Des enfants sont tombés d’une barque dans l’eau. Pendant un instant leurs habits et leurs faibles mouvements les maintiennent à la surface du courant et ils ne se doutent pas du danger. De la barque qui s’éloigne on leur jette une corde. On leur crie qu’ils vont périr, on les exhorte à saisir la corde (les paraboles de la femme qui a trouvé un centime, du berger qui a retrouvé une brebis, du festin, du fils prodigue, ne parlent que de cela), mais les enfants ne croient pas ; ils ne croient pas, non pas à la corde ; ils ne croient pas qu’ils vont périr.

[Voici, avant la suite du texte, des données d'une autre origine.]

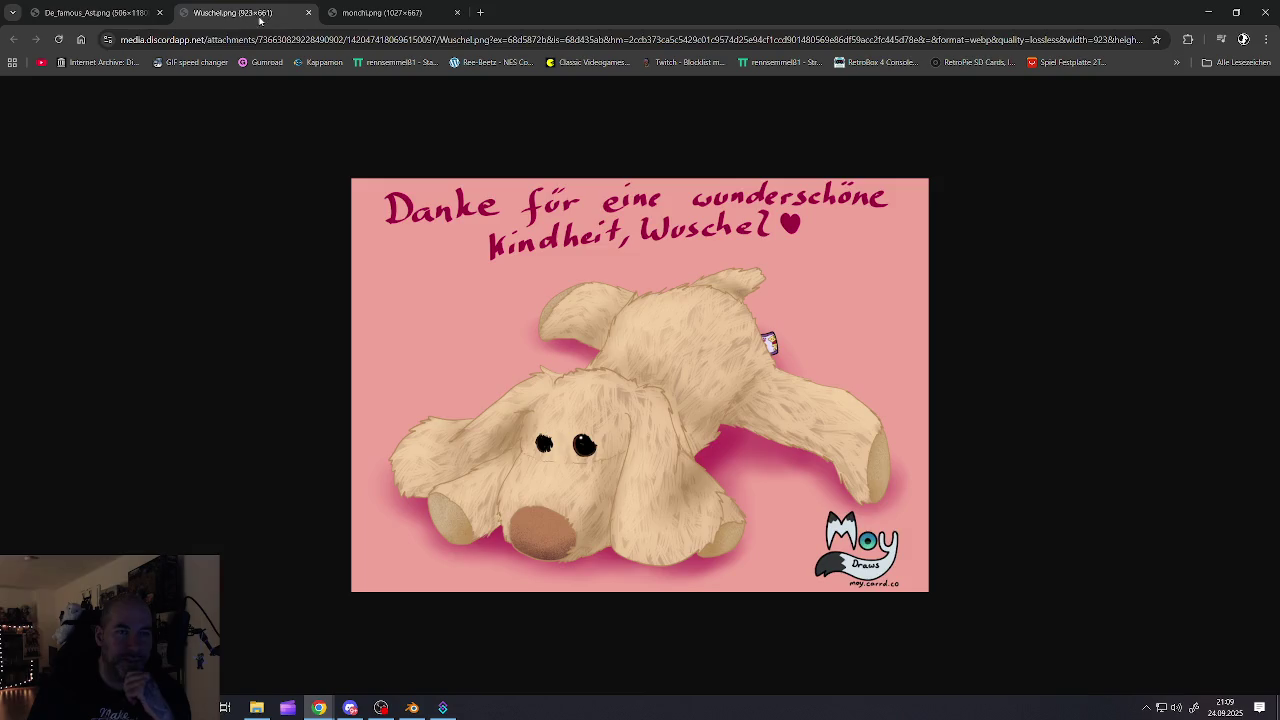
left_click(308, 13)
left_click(308, 13)
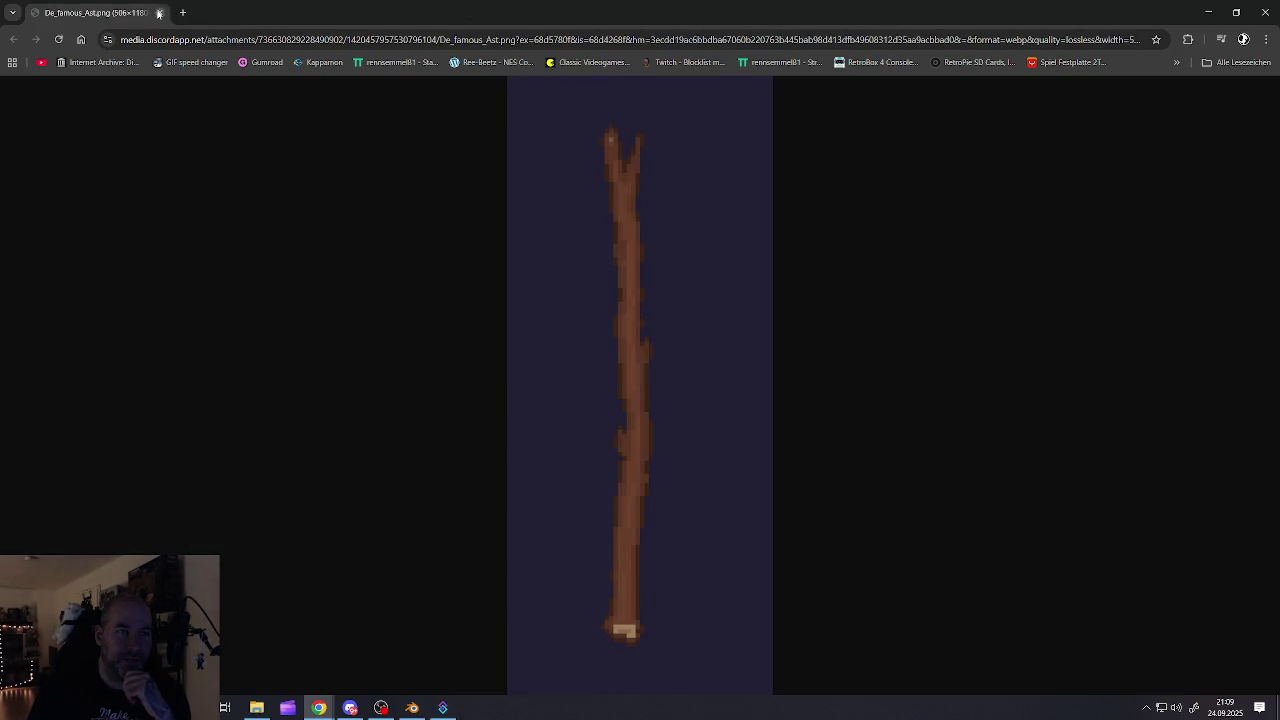
left_click(160, 13)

Quelques enfants frivoles comme eux leur ont assuré qu’ils peuvent continuer à se baigner gaiement, même quand la barque se sera éloignée. Les enfants ne croient pas que bientôt leurs habits seront trempés, leurs petits bras épuisés, qu’ils s’enfonceront, suffoqueront et se noieront. C’est à cela qu’ils ne croient pas et c’est pour cela seulement qu’ils ne croient pas à la corde de salut.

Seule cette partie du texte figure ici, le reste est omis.